About this exercise:
Find the line with "33: (308, 155, 3.01)" in the entries below, then reproduce it and every line after it down to and including the line with "56: (207, 155, 3.05)", exactly.

Data excerpts:
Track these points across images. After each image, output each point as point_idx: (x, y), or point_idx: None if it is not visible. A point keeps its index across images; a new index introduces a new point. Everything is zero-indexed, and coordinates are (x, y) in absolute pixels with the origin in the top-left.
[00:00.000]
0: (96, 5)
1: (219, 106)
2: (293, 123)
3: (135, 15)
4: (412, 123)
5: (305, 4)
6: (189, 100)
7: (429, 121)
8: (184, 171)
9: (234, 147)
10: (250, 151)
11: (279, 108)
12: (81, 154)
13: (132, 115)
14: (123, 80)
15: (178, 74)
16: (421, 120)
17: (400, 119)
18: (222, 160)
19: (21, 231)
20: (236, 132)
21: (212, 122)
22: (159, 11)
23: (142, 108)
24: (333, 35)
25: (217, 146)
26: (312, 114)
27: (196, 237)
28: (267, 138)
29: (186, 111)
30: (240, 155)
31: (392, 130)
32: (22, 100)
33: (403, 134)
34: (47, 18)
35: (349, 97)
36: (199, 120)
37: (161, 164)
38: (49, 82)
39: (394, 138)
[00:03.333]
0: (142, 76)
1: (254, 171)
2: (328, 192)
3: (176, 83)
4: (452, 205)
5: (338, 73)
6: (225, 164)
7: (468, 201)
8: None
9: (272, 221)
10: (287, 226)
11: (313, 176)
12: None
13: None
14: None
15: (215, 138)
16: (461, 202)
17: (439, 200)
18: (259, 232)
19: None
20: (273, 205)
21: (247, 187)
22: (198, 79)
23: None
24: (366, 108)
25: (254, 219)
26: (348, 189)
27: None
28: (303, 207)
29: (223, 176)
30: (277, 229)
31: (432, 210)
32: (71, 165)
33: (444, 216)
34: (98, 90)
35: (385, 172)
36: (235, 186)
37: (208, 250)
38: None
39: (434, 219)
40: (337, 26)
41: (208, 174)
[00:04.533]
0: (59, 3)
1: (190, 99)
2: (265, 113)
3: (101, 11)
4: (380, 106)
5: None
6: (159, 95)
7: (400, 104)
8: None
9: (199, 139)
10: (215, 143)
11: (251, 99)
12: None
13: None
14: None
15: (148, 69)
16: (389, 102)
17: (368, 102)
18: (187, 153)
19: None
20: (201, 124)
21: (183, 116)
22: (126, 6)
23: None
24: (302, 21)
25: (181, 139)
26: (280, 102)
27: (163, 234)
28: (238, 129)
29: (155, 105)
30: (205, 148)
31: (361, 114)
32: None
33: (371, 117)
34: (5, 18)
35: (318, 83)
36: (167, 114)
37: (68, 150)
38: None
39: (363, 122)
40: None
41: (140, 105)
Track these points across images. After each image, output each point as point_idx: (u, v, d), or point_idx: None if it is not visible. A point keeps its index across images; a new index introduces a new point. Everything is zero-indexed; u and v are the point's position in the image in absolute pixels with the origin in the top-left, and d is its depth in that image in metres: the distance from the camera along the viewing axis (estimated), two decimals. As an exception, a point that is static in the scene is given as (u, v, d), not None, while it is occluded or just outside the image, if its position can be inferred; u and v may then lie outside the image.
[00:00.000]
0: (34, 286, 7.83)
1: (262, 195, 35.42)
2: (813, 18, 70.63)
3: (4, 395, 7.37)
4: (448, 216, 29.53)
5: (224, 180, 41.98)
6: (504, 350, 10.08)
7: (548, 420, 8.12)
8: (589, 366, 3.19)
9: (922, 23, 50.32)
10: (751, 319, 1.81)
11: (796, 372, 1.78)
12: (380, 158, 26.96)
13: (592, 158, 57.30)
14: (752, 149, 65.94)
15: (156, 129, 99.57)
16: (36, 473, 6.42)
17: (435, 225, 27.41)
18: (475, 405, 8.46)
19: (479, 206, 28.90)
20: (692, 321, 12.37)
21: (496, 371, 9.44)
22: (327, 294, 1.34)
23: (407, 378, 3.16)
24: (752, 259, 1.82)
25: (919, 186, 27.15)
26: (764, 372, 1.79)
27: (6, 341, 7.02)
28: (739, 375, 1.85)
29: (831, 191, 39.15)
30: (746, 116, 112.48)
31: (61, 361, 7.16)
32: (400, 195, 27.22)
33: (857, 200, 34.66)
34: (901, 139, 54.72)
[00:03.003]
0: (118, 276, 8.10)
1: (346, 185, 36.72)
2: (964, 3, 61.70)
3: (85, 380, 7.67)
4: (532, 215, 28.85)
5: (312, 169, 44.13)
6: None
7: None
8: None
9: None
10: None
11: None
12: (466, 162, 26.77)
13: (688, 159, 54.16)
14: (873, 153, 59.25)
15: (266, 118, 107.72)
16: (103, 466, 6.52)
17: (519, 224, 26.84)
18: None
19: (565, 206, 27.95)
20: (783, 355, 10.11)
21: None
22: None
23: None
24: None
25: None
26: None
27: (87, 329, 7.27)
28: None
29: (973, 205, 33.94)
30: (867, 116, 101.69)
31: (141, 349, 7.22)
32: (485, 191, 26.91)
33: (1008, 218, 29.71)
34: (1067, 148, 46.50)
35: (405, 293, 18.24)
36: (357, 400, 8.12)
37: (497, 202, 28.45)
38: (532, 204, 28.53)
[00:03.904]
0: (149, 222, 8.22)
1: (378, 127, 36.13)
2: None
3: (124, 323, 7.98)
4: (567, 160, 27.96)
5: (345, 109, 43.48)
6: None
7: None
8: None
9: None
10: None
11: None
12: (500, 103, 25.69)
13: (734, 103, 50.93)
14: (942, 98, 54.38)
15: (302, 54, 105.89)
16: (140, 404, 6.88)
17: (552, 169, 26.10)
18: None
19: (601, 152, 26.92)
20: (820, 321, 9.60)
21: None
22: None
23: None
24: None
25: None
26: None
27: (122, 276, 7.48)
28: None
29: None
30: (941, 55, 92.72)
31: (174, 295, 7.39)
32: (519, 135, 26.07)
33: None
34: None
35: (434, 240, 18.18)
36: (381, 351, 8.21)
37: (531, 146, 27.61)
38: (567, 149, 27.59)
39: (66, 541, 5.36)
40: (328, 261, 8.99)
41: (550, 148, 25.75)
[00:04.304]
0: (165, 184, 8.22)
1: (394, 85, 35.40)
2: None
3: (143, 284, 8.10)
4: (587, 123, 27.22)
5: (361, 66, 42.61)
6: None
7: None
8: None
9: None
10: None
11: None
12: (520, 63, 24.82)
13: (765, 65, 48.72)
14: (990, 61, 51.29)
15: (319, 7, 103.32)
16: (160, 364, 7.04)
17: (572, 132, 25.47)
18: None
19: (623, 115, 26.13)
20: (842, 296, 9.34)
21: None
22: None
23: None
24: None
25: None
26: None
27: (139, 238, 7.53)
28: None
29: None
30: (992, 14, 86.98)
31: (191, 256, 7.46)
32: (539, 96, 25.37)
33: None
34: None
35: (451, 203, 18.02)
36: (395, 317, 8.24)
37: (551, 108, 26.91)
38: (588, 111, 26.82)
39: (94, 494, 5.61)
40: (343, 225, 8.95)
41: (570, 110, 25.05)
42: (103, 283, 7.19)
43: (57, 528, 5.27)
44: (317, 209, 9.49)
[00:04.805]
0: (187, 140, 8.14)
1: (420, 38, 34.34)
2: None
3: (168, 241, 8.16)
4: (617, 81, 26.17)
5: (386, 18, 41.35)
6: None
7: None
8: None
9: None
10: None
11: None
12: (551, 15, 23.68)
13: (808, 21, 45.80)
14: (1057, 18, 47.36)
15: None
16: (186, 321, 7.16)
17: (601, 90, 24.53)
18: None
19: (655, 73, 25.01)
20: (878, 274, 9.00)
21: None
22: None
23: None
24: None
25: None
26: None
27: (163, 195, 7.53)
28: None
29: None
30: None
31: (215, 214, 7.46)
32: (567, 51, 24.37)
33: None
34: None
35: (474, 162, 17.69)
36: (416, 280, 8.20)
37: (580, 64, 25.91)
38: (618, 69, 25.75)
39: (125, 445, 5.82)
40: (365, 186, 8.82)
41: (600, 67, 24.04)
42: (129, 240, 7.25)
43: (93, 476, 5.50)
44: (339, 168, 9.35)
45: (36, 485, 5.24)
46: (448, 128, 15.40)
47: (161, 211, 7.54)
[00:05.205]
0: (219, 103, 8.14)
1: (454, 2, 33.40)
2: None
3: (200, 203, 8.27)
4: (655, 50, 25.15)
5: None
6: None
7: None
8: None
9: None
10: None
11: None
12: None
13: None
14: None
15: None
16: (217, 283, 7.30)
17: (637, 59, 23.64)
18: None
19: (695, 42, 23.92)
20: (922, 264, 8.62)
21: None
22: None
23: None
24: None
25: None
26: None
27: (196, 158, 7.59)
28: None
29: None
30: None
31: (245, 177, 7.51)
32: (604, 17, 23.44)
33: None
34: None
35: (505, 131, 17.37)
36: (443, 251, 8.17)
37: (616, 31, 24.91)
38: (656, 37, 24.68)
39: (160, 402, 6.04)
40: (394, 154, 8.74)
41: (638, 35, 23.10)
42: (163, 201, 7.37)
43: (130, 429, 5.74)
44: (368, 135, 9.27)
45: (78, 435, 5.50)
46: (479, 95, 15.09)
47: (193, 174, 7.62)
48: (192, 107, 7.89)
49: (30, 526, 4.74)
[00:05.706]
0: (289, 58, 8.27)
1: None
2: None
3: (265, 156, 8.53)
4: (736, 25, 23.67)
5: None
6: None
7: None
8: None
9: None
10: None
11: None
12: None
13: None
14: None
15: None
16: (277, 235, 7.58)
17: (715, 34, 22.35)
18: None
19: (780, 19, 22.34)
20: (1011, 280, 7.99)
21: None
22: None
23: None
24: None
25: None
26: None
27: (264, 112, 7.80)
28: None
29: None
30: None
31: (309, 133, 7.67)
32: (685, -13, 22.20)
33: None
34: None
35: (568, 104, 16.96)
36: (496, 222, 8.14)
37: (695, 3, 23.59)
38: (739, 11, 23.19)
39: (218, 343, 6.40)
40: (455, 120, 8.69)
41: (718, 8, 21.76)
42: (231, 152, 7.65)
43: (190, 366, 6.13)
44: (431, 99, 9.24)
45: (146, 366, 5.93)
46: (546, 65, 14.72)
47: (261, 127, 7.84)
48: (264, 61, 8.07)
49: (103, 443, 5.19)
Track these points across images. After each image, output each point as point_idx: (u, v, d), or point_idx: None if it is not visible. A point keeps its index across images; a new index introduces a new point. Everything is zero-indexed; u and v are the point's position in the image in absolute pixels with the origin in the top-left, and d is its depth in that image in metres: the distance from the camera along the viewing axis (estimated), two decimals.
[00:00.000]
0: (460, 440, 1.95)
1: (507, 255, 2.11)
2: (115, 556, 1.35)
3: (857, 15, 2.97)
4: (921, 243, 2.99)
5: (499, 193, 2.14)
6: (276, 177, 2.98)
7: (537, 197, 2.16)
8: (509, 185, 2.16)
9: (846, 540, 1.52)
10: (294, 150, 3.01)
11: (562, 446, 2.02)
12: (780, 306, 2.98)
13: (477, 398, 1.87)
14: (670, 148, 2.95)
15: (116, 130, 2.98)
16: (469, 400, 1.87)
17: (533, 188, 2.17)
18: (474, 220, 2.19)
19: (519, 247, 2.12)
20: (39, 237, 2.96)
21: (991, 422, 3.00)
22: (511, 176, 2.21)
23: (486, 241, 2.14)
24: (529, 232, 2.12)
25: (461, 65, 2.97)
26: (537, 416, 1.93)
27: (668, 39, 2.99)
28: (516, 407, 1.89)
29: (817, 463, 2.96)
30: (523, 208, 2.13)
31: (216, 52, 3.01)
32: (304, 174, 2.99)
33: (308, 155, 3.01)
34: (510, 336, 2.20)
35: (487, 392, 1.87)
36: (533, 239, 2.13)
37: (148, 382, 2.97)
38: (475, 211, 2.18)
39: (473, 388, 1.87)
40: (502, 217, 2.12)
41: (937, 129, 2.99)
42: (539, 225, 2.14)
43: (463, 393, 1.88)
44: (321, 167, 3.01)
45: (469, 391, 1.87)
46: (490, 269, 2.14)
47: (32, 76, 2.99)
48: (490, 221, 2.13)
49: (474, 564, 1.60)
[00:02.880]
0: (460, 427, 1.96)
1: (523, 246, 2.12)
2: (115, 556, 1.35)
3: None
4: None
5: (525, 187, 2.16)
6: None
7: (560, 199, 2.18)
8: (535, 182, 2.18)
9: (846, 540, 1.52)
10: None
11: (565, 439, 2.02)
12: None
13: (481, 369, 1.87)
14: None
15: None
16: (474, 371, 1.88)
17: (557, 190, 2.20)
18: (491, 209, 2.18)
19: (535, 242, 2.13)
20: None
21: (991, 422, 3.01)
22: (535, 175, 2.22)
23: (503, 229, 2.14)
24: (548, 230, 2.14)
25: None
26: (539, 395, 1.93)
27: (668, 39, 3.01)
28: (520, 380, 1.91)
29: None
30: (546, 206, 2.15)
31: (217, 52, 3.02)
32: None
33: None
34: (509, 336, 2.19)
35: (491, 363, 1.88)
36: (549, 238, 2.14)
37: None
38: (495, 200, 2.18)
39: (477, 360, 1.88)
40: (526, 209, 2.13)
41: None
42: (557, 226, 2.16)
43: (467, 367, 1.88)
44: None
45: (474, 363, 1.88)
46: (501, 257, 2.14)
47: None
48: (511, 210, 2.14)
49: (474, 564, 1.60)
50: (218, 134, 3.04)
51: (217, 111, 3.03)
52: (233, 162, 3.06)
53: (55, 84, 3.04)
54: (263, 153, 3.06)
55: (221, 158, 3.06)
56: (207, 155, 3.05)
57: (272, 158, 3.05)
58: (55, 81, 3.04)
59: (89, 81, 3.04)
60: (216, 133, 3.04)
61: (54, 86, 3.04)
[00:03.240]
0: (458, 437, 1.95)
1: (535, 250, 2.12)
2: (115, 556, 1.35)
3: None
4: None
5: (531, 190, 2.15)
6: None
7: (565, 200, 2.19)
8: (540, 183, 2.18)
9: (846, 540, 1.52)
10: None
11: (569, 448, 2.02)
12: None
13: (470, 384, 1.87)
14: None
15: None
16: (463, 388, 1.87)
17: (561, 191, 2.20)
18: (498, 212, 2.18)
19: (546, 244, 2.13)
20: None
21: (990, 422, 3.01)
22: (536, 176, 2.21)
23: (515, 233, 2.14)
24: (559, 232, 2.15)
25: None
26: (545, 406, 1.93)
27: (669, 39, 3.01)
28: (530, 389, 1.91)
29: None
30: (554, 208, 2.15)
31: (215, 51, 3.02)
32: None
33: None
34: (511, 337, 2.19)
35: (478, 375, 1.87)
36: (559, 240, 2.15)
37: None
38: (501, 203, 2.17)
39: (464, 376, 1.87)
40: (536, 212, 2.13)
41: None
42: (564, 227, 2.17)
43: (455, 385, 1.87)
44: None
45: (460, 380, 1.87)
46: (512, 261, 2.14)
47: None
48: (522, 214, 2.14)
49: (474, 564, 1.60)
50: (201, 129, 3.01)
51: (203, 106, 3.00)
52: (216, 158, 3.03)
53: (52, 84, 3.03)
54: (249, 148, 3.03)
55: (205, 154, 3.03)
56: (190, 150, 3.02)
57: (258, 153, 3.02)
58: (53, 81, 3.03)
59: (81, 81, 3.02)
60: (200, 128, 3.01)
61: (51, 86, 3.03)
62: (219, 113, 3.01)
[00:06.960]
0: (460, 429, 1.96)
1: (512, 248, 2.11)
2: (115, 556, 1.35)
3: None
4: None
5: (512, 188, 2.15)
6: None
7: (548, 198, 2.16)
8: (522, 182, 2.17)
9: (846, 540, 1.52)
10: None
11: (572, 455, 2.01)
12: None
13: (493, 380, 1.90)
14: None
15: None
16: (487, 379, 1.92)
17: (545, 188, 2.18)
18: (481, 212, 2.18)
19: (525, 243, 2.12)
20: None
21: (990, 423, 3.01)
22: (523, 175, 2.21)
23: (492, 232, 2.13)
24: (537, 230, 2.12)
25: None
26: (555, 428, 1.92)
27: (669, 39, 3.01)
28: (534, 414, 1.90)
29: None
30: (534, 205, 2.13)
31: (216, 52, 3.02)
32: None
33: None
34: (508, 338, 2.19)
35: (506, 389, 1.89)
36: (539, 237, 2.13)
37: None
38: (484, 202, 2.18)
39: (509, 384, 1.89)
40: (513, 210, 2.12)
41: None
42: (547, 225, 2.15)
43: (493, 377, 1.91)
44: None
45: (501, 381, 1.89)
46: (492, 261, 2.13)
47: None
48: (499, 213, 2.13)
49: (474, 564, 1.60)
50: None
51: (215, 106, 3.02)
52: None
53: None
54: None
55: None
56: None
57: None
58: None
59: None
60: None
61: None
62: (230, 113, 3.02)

Reply to the exercise:
33: (308, 155, 3.01)
34: (510, 336, 2.20)
35: (487, 392, 1.87)
36: (533, 239, 2.13)
37: (148, 382, 2.97)
38: (475, 211, 2.18)
39: (473, 388, 1.87)
40: (502, 217, 2.12)
41: (937, 129, 2.99)
42: (539, 225, 2.14)
43: (463, 393, 1.88)
44: (321, 167, 3.01)
45: (469, 391, 1.87)
46: (490, 269, 2.14)
47: (32, 76, 2.99)
48: (490, 221, 2.13)
49: (474, 564, 1.60)
[00:02.880]
0: (460, 427, 1.96)
1: (523, 246, 2.12)
2: (115, 556, 1.35)
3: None
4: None
5: (525, 187, 2.16)
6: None
7: (560, 199, 2.18)
8: (535, 182, 2.18)
9: (846, 540, 1.52)
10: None
11: (565, 439, 2.02)
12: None
13: (481, 369, 1.87)
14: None
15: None
16: (474, 371, 1.88)
17: (557, 190, 2.20)
18: (491, 209, 2.18)
19: (535, 242, 2.13)
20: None
21: (991, 422, 3.01)
22: (535, 175, 2.22)
23: (503, 229, 2.14)
24: (548, 230, 2.14)
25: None
26: (539, 395, 1.93)
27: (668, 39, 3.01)
28: (520, 380, 1.91)
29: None
30: (546, 206, 2.15)
31: (217, 52, 3.02)
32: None
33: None
34: (509, 336, 2.19)
35: (491, 363, 1.88)
36: (549, 238, 2.14)
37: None
38: (495, 200, 2.18)
39: (477, 360, 1.88)
40: (526, 209, 2.13)
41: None
42: (557, 226, 2.16)
43: (467, 367, 1.88)
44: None
45: (474, 363, 1.88)
46: (501, 257, 2.14)
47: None
48: (511, 210, 2.14)
49: (474, 564, 1.60)
50: (218, 134, 3.04)
51: (217, 111, 3.03)
52: (233, 162, 3.06)
53: (55, 84, 3.04)
54: (263, 153, 3.06)
55: (221, 158, 3.06)
56: (207, 155, 3.05)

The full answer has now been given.